DIRECTIONS FOR THIS TASK: Copy each of the following entries back without change.

Saved data entries:
• • • •

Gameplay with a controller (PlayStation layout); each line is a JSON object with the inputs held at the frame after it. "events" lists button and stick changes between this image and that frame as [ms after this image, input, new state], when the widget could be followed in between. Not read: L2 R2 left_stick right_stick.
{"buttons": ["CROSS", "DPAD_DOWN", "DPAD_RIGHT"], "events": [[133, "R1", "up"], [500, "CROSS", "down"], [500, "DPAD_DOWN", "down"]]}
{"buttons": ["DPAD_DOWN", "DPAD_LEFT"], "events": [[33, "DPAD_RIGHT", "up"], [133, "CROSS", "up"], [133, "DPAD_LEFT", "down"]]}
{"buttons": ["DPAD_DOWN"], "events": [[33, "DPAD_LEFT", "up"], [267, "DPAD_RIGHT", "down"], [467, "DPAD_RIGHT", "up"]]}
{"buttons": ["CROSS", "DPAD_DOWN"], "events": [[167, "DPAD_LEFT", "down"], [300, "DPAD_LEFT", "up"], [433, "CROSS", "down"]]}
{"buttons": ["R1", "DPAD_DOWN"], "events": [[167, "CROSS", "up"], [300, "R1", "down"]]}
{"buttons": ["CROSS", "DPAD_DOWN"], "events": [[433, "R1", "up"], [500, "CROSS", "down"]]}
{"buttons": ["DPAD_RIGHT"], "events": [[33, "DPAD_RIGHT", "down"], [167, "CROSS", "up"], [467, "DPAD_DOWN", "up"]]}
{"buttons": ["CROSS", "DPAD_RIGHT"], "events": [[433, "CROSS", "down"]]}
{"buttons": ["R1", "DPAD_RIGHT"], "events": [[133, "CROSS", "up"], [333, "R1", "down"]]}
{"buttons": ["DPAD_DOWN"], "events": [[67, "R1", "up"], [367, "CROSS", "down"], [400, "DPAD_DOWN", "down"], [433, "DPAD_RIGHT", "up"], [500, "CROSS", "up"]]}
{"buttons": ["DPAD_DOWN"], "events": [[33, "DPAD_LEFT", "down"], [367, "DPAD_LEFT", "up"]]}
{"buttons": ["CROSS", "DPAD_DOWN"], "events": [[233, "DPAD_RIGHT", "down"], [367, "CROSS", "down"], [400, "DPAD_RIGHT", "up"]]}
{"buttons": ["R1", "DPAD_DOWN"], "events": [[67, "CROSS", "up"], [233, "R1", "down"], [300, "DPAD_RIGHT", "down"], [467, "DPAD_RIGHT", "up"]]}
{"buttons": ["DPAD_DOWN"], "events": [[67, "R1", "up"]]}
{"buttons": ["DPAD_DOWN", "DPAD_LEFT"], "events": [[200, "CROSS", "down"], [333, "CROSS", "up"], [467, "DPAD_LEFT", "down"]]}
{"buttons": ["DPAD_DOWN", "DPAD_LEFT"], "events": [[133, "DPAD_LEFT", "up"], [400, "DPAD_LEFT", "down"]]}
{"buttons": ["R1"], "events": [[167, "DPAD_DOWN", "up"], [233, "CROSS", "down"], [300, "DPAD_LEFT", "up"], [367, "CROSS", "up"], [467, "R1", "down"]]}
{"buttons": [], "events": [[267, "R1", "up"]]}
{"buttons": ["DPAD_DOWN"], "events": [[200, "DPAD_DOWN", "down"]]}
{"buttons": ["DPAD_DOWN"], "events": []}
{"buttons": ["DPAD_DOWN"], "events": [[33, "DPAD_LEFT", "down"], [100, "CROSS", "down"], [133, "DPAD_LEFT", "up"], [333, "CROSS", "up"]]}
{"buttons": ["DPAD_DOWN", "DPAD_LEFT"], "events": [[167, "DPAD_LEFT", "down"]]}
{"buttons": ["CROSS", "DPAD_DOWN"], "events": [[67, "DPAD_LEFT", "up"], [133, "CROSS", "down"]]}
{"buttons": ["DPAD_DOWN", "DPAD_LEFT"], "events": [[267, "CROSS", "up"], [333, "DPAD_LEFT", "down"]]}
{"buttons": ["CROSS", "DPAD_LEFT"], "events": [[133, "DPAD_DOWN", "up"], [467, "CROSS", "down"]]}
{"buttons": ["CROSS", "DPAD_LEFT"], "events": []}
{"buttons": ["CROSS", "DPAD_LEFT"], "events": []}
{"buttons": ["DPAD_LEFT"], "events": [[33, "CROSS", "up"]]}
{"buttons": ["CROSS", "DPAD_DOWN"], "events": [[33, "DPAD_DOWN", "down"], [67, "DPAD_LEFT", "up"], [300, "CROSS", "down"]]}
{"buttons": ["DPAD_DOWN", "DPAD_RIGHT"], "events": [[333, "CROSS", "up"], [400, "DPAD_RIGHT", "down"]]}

• • • •

ANSWER FOR THE TASK:
Gameplay with a controller (PlayStation layout); each line is a JSON object with the inputs held at the frame after it. "events" lists button and stick changes between this image and that frame as [ms after this image, input, new state], when the widget could be followed in between. Not read: L2 R2 left_stick right_stick.
{"buttons": ["CROSS", "DPAD_DOWN", "DPAD_RIGHT"], "events": [[133, "R1", "up"], [500, "CROSS", "down"], [500, "DPAD_DOWN", "down"]]}
{"buttons": ["DPAD_DOWN", "DPAD_LEFT"], "events": [[33, "DPAD_RIGHT", "up"], [133, "CROSS", "up"], [133, "DPAD_LEFT", "down"]]}
{"buttons": ["DPAD_DOWN"], "events": [[33, "DPAD_LEFT", "up"], [267, "DPAD_RIGHT", "down"], [467, "DPAD_RIGHT", "up"]]}
{"buttons": ["CROSS", "DPAD_DOWN"], "events": [[167, "DPAD_LEFT", "down"], [300, "DPAD_LEFT", "up"], [433, "CROSS", "down"]]}
{"buttons": ["R1", "DPAD_DOWN"], "events": [[167, "CROSS", "up"], [300, "R1", "down"]]}
{"buttons": ["CROSS", "DPAD_DOWN"], "events": [[433, "R1", "up"], [500, "CROSS", "down"]]}
{"buttons": ["DPAD_RIGHT"], "events": [[33, "DPAD_RIGHT", "down"], [167, "CROSS", "up"], [467, "DPAD_DOWN", "up"]]}
{"buttons": ["CROSS", "DPAD_RIGHT"], "events": [[433, "CROSS", "down"]]}
{"buttons": ["R1", "DPAD_RIGHT"], "events": [[133, "CROSS", "up"], [333, "R1", "down"]]}
{"buttons": ["DPAD_DOWN"], "events": [[67, "R1", "up"], [367, "CROSS", "down"], [400, "DPAD_DOWN", "down"], [433, "DPAD_RIGHT", "up"], [500, "CROSS", "up"]]}
{"buttons": ["DPAD_DOWN"], "events": [[33, "DPAD_LEFT", "down"], [367, "DPAD_LEFT", "up"]]}
{"buttons": ["CROSS", "DPAD_DOWN"], "events": [[233, "DPAD_RIGHT", "down"], [367, "CROSS", "down"], [400, "DPAD_RIGHT", "up"]]}
{"buttons": ["R1", "DPAD_DOWN"], "events": [[67, "CROSS", "up"], [233, "R1", "down"], [300, "DPAD_RIGHT", "down"], [467, "DPAD_RIGHT", "up"]]}
{"buttons": ["DPAD_DOWN"], "events": [[67, "R1", "up"]]}
{"buttons": ["DPAD_DOWN", "DPAD_LEFT"], "events": [[200, "CROSS", "down"], [333, "CROSS", "up"], [467, "DPAD_LEFT", "down"]]}
{"buttons": ["DPAD_DOWN", "DPAD_LEFT"], "events": [[133, "DPAD_LEFT", "up"], [400, "DPAD_LEFT", "down"]]}
{"buttons": ["R1"], "events": [[167, "DPAD_DOWN", "up"], [233, "CROSS", "down"], [300, "DPAD_LEFT", "up"], [367, "CROSS", "up"], [467, "R1", "down"]]}
{"buttons": [], "events": [[267, "R1", "up"]]}
{"buttons": ["DPAD_DOWN"], "events": [[200, "DPAD_DOWN", "down"]]}
{"buttons": ["DPAD_DOWN"], "events": []}
{"buttons": ["DPAD_DOWN"], "events": [[33, "DPAD_LEFT", "down"], [100, "CROSS", "down"], [133, "DPAD_LEFT", "up"], [333, "CROSS", "up"]]}
{"buttons": ["DPAD_DOWN", "DPAD_LEFT"], "events": [[167, "DPAD_LEFT", "down"]]}
{"buttons": ["CROSS", "DPAD_DOWN"], "events": [[67, "DPAD_LEFT", "up"], [133, "CROSS", "down"]]}
{"buttons": ["DPAD_DOWN", "DPAD_LEFT"], "events": [[267, "CROSS", "up"], [333, "DPAD_LEFT", "down"]]}
{"buttons": ["CROSS", "DPAD_LEFT"], "events": [[133, "DPAD_DOWN", "up"], [467, "CROSS", "down"]]}
{"buttons": ["CROSS", "DPAD_LEFT"], "events": []}
{"buttons": ["CROSS", "DPAD_LEFT"], "events": []}
{"buttons": ["DPAD_LEFT"], "events": [[33, "CROSS", "up"]]}
{"buttons": ["CROSS", "DPAD_DOWN"], "events": [[33, "DPAD_DOWN", "down"], [67, "DPAD_LEFT", "up"], [300, "CROSS", "down"]]}
{"buttons": ["DPAD_DOWN", "DPAD_RIGHT"], "events": [[333, "CROSS", "up"], [400, "DPAD_RIGHT", "down"]]}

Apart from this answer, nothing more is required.